Try it:
Reproduce every line of text in the listing below verbatim and in the same order. Leave the pictures out of your answer.

Given entries:
.....

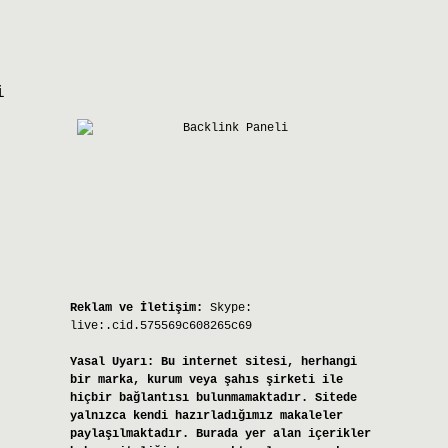
i
Reklam ve İletişim:
Skype:
live:.cid.575569c608265c69
Yasal Uyarı:
Bu internet sitesi, herhangi
bir marka, kurum veya şahıs şirketi ile
hiçbir bağlantısı bulunmamaktadır. Sitede
yalnızca kendi hazırladığımız makaleler
paylaşılmaktadır. Burada yer alan içerikler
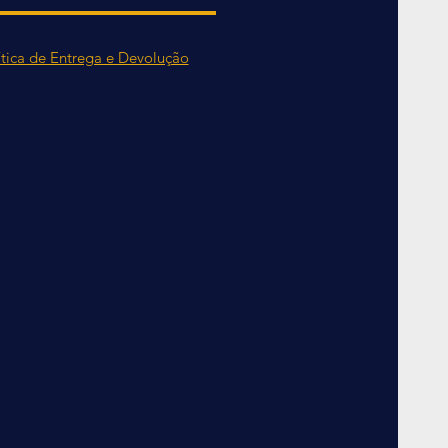
ítica de Entrega e Devolução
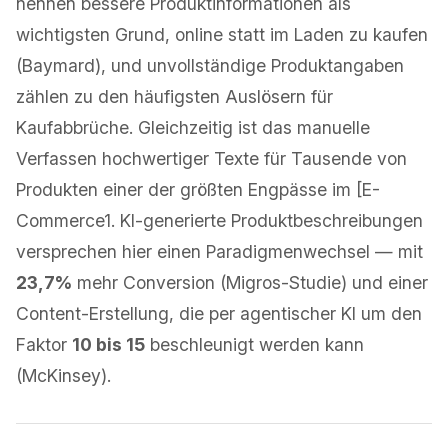
nennen bessere Produktinformationen als
wichtigsten Grund, online statt im Laden zu kaufen
(Baymard), und unvollständige Produktangaben
zählen zu den häufigsten Auslösern für
Kaufabbrüche. Gleichzeitig ist das manuelle
Verfassen hochwertiger Texte für Tausende von
Produkten einer der größten Engpässe im [E-
Commerce1. KI-generierte Produktbeschreibungen
versprechen hier einen Paradigmenwechsel — mit
23,7%
mehr Conversion (Migros-Studie) und einer
Content-Erstellung, die per agentischer KI um den
Faktor
10 bis 15
beschleunigt werden kann
(McKinsey).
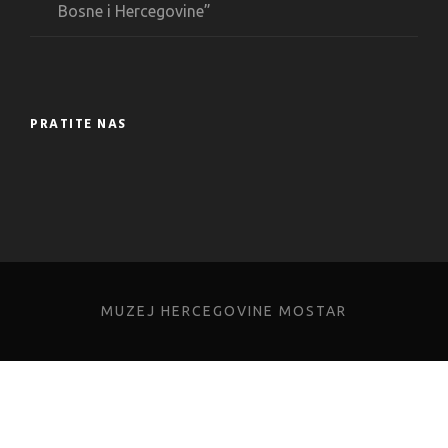
Bosne i Hercegovine”
PRATITE NAS
MUZEJ HERCEGOVINE MOSTAR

.....

Written solution:
i
Reklam ve İletişim:
Skype:
live:.cid.575569c608265c69
Yasal Uyarı:
Bu internet sitesi, herhangi
bir marka, kurum veya şahıs şirketi ile
hiçbir bağlantısı bulunmamaktadır. Sitede
yalnızca kendi hazırladığımız makaleler
paylaşılmaktadır. Burada yer alan içerikler
ítica de Entrega e Devolução
nennen bessere Produktinformationen als
wichtigsten Grund, online statt im Laden zu kaufen
(Baymard), und unvollständige Produktangaben
zählen zu den häufigsten Auslösern für
Kaufabbrüche. Gleichzeitig ist das manuelle
Verfassen hochwertiger Texte für Tausende von
Produkten einer der größten Engpässe im [E-
Commerce1. KI-generierte Produktbeschreibungen
versprechen hier einen Paradigmenwechsel — mit
23,7%
mehr Conversion (Migros-Studie) und einer
Content-Erstellung, die per agentischer KI um den
Faktor
10 bis 15
beschleunigt werden kann
(McKinsey).
Bosne i Hercegovine”
PRATITE NAS
MUZEJ HERCEGOVINE MOSTAR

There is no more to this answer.